Organizational-spanning characteristics of IoT Systems


Gaps between institutional organizations implementing & supporting IoT Systems create challenges

One of the unique characteristics of IoT Systems, and one that adds to the complexity of a system’s deployment, is that they tend to span many organizations and entities within the institution. This is particularly true in Higher Education institutions with their city-like aspects, multiple service lines, and wide variety of activities in their buildings and spaces. While traditional enterprise systems, such as e-mail or calendaring, are likely to be owned and operated by one or two institutional organizations, IoT Systems involve many and are deployed in the ‘complex and material manifestations’ that characterize buildings and spaces.

A Higher Education institution example might be a research lab that incorporates an automation and environmental control system that involves the facilities organization, the central IT organization, maybe a local/distributed IT organization, the lead researcher (aka Principal Investigator or PI), her lab team, at least one vendor/contractor and probably several other vendors.

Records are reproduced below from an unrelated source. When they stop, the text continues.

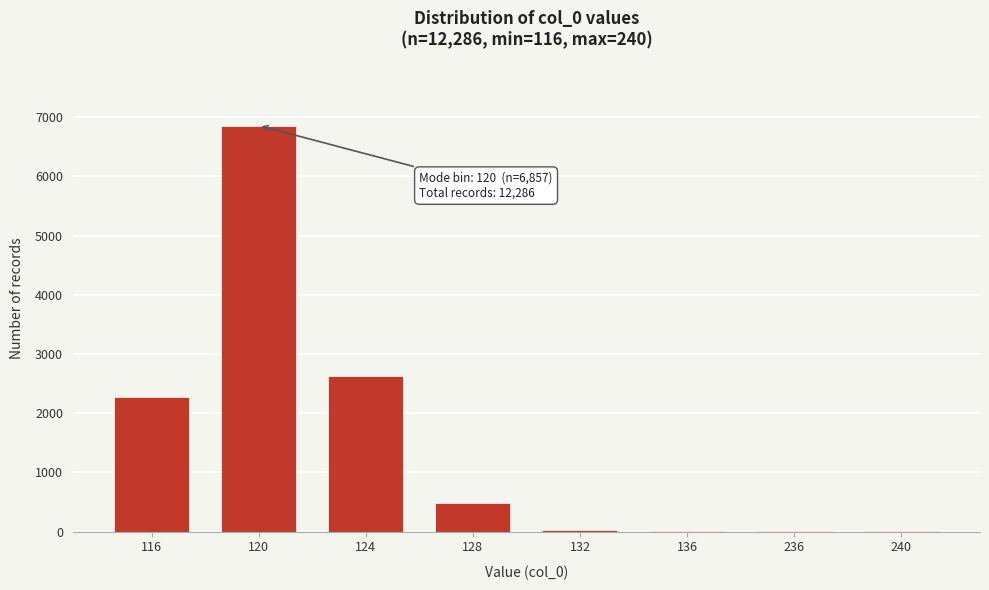

Is it true that the value at 120 is 4582?

False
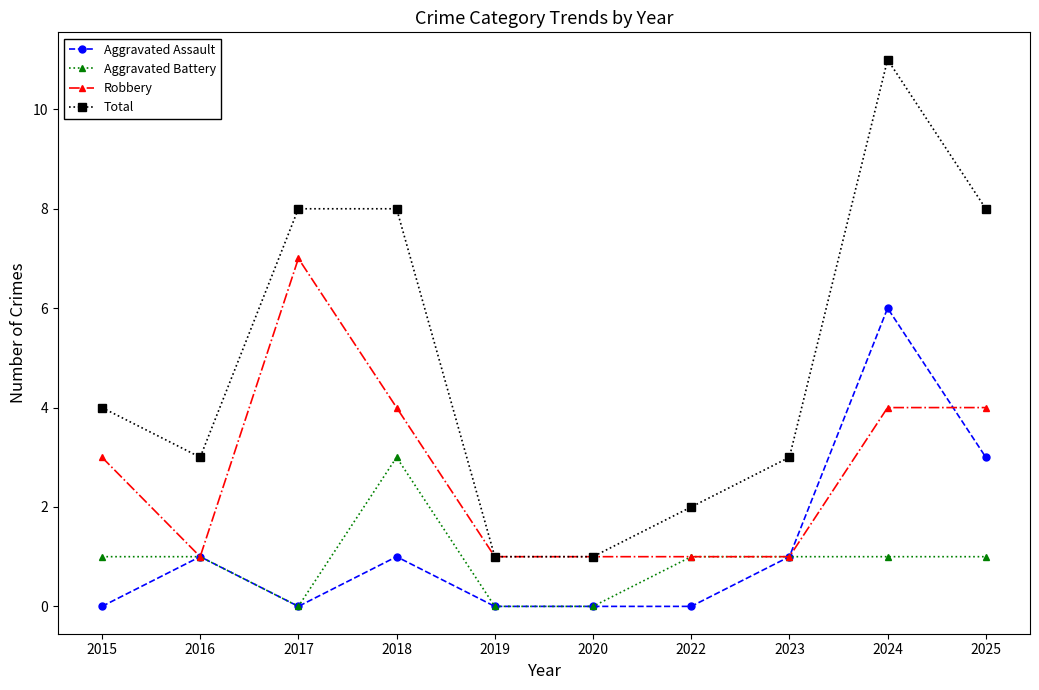

What is the highest value of the Total series?

11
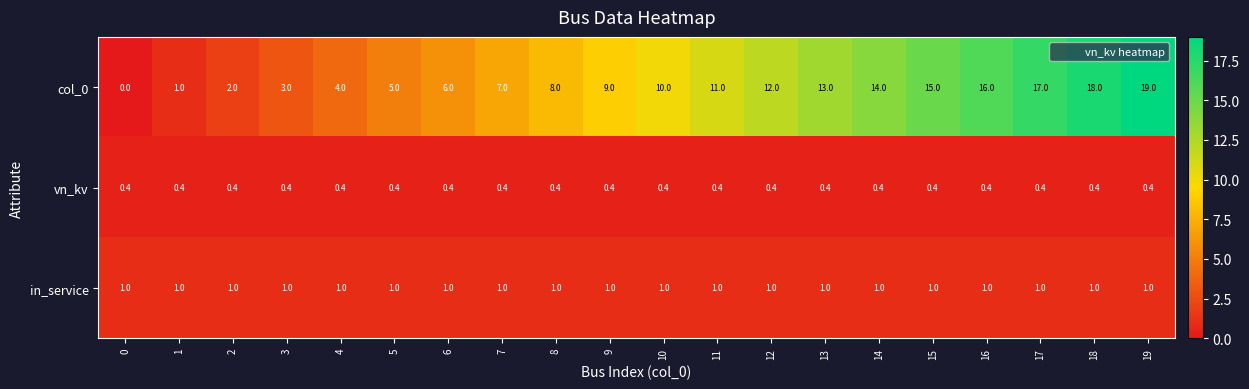

What is the average value of the vn_kv series?

0.4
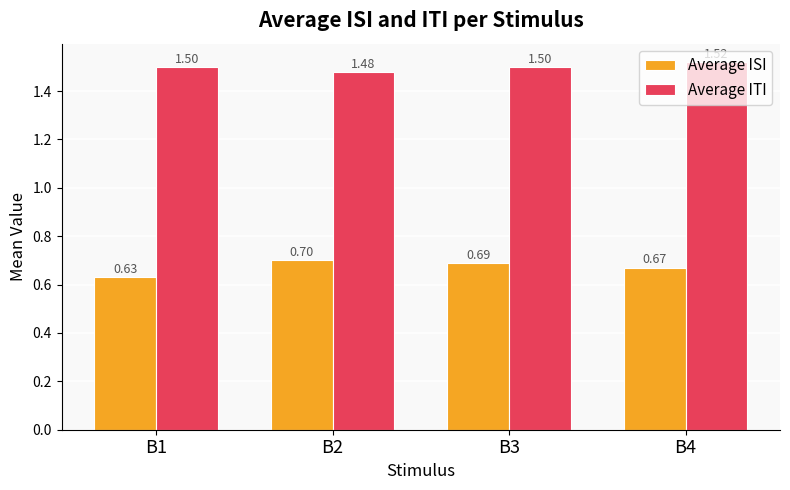

What is the highest value of the Average ISI series?

0.7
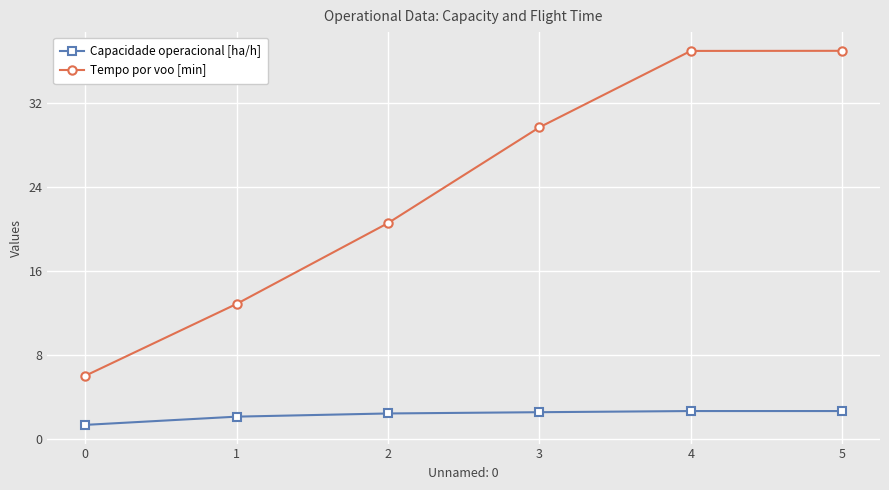

What is the smallest value displayed?

1.4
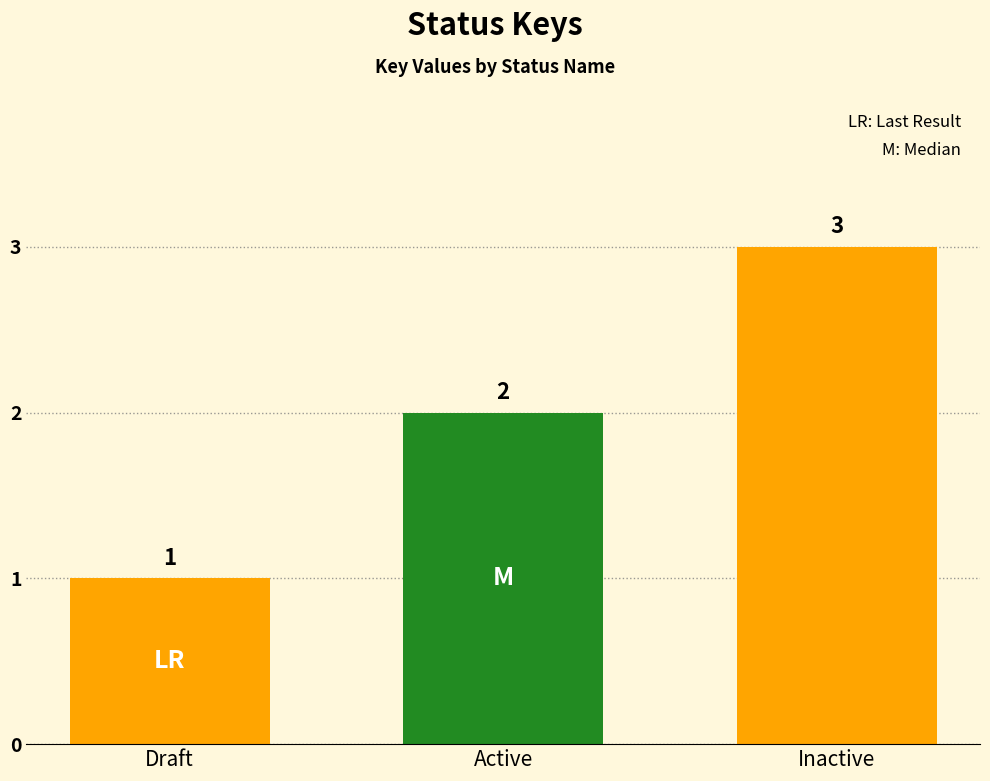

What is the change in value from Draft to Active?

+1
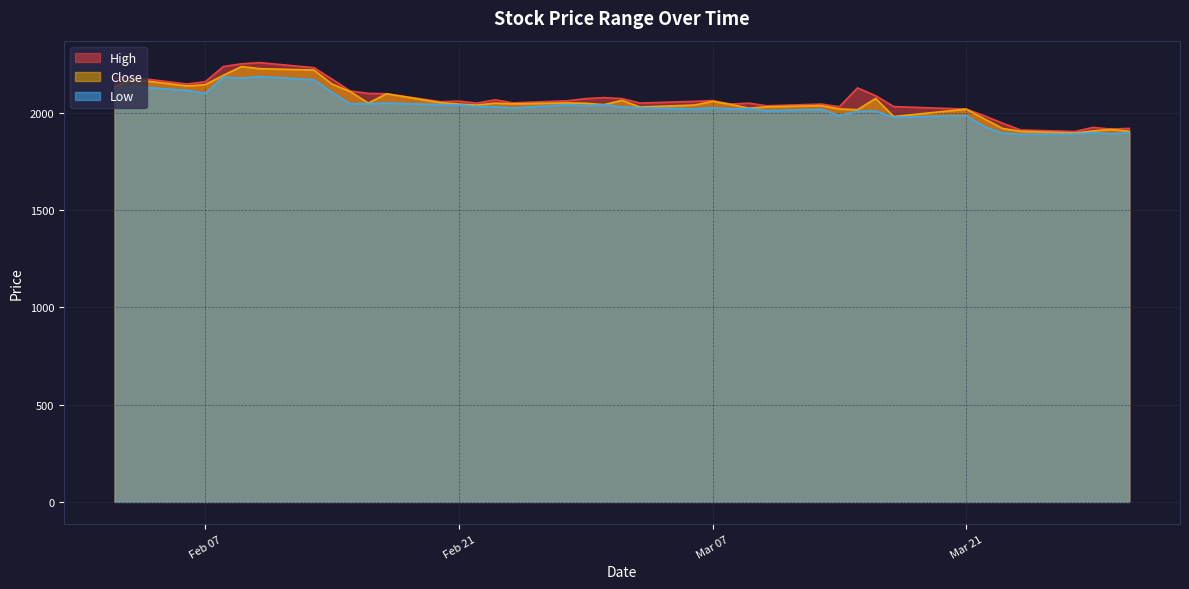

True or false: Low and High intersect in this chart.

False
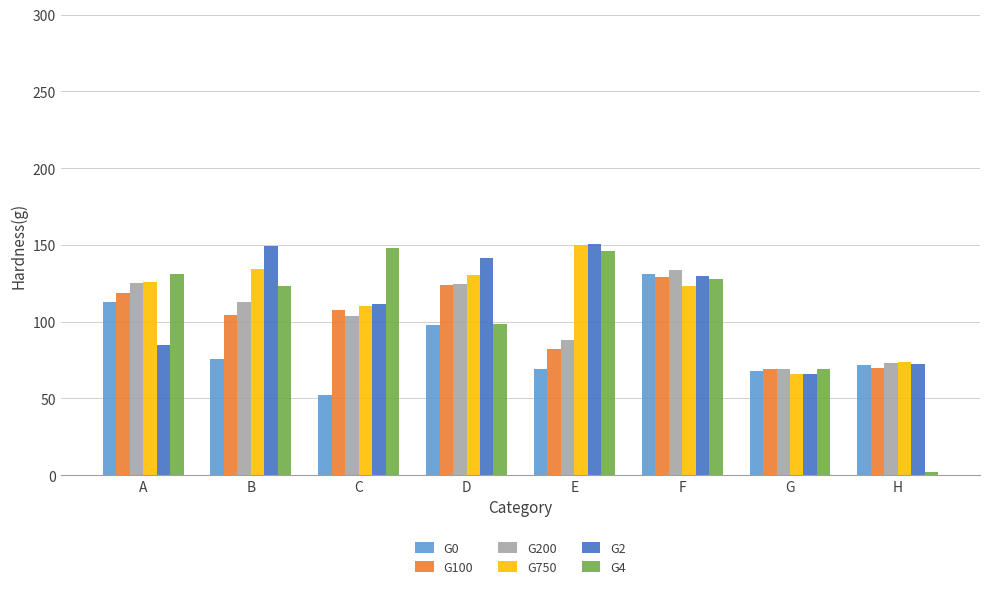

At which category is the sum across all series the highest?

F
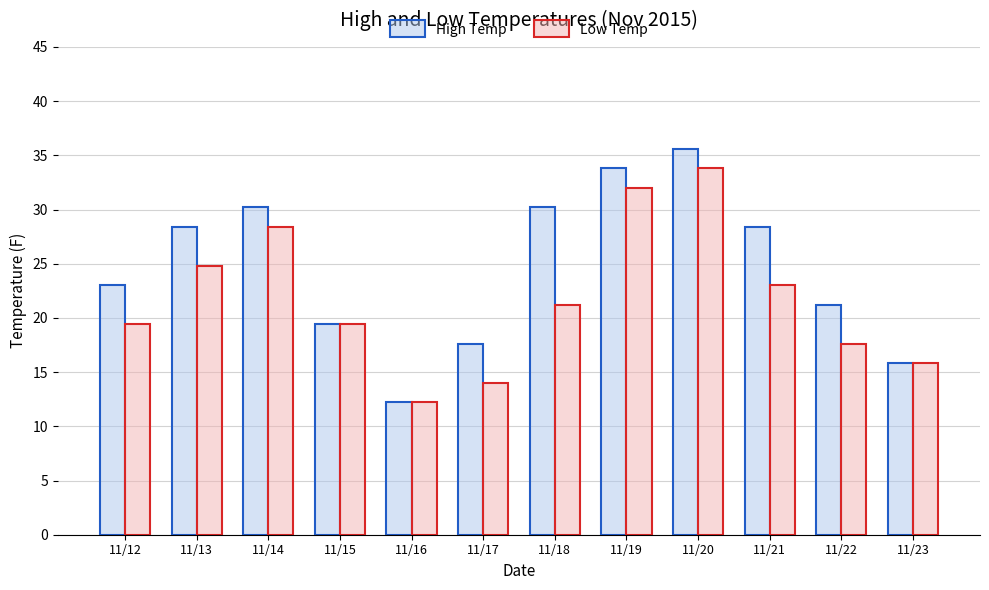

How many groups of bars are there?

12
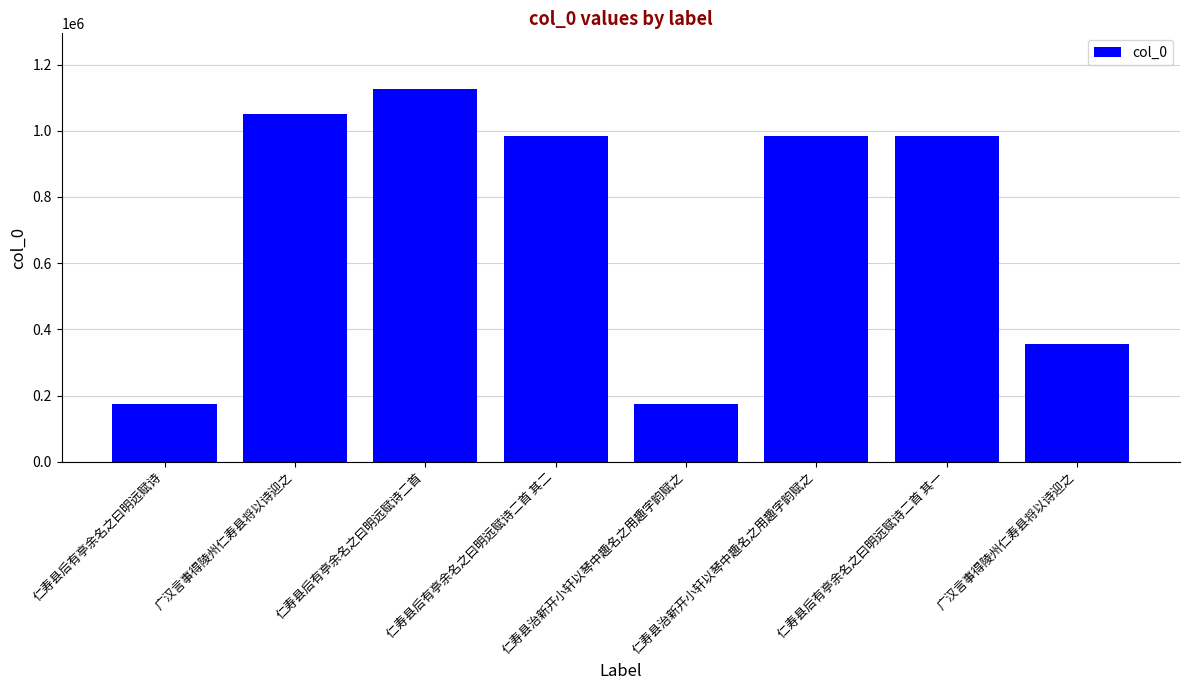

Are the bars horizontal?

No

Between each of these, a gap forms where system ownership and accountability can fall. Everyone sees their piece, but not much of the others. There’s no one monitoring the greater Gestalt of the IoT System. And that’s where the wild things are.

Traditional enterprise systems tend to fall within the domain of central IT with use of the system being distributed around the institution. So with traditional enterprise systems, use is distributed but ownership and operation is largely with one organization. IoT Systems, on the other hand, tend to have multiple parties/organizations involved in the implementation and management, but the ownership is unclear.

IoT Systems are systems within systems within systems …

IoT Systems are systems within systems within systems …

This lack of ownership can lead to unfortunate assumptions. For example, the end user/researcher in the Higher Ed case is probably thinking, “central IT and the Chief Information Security Officer are ensuring my system is safe and secure.” The central IT group is thinking, “I’ve got no idea what they’re plugging into the network down there … I didn’t even know they bought a new system. Where did that come from? “ The facilities people might be thinking, “Okay I’ll install these 100 sensors and 50 actuators around this building and these two computers in the closet that the vendor said I had to install. The research people and central IT people will make sure it’s all configured properly.” No one is seeing the whole picture or managing the whole system to desired outcomes.

This implementation and management of IoT Systems is a part of what is being explored within Internet2’s IoT Systems Risk Management Task Force in support of Internet2’s Smart Campus Initiative.